Hyundai acknowledges the problems and says it is actively working to improve the ownership experience before customer frustration causes long-term damage to the brand’s reputation.
One of the company’s biggest initiatives involves expanding mobile service operations. Hyundai currently has approximately 150 mobile service vans operating across the United States, allowing technicians to perform certain repairs, maintenance work, software updates, and recall fixes directly at customers’ homes or workplaces.
The company is also collaborating with dealerships to improve repair efficiency, expand shop capacity, and recruit additional technicians.
Training programs are reportedly being expanded as well, particularly to help technicians handle increasingly complex electrified vehicles more efficiently.
Hyundai hopes the combined efforts will significantly improve service performance by 2028 as the company’s vehicle population continues growing rapidly.
Hyundai’s Popularity May Be Creating Its Own Problems
Ironically, Hyundai’s service struggles are partly a consequence of how successful the brand has become. Over the past several years, Hyundai has dramatically improved product quality, styling, technology, and overall market competitiveness.
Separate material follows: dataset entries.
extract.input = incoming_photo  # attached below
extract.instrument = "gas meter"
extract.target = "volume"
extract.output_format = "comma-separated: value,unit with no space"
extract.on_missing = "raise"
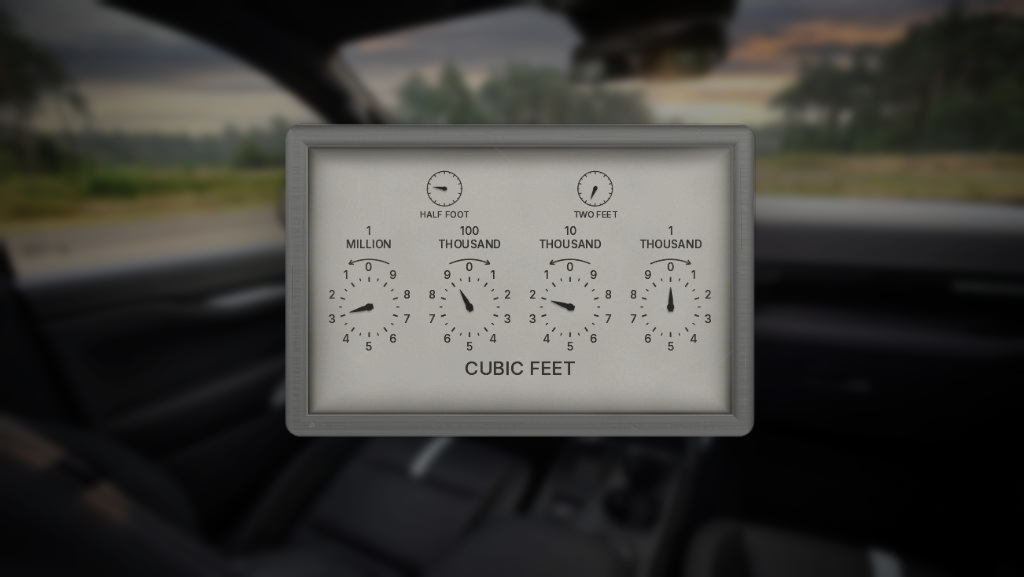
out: 292000,ft³
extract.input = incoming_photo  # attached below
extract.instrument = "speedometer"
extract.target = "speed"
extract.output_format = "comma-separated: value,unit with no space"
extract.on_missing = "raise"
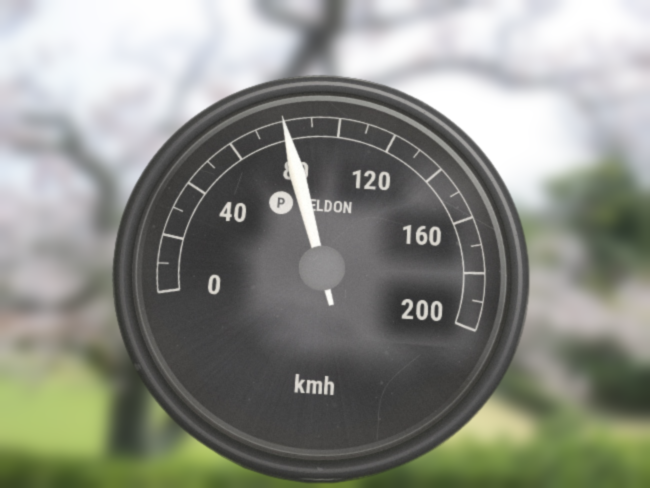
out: 80,km/h
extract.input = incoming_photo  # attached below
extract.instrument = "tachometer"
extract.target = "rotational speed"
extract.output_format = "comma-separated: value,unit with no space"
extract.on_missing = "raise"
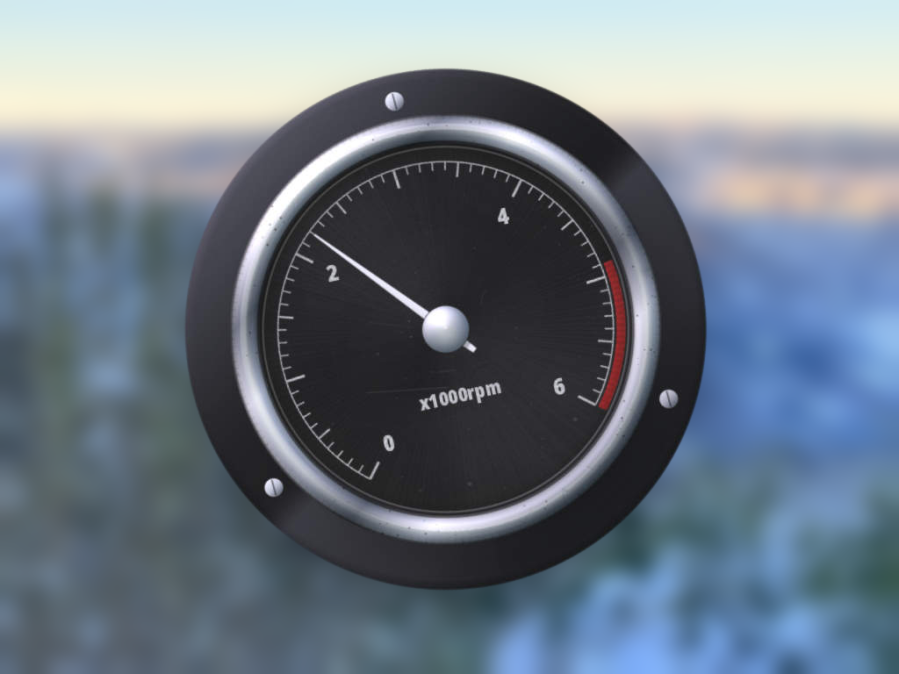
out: 2200,rpm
Vehicles such as the Hyundai Tucson, Hyundai Santa Fe, Hyundai Ioniq 5, and Palisade helped attract large numbers of new customers who may not have previously considered the brand.
That growth accelerated faster than many dealer service networks were prepared for. Automakers are also increasingly discovering that strong vehicle sales alone are not enough to guarantee long-term customer loyalty. Ownership experience, especially service quality and repair convenience, is becoming just as important as the vehicles themselves.
For Hyundai, the stakes are particularly high. The company spent years rebuilding its reputation after earlier quality and reliability struggles. Allowing service frustrations to grow unchecked could risk undermining much of that progress. The vehicles may be winning over buyers, but keeping them happy after they leave the showroom is becoming Hyundai’s next major challenge.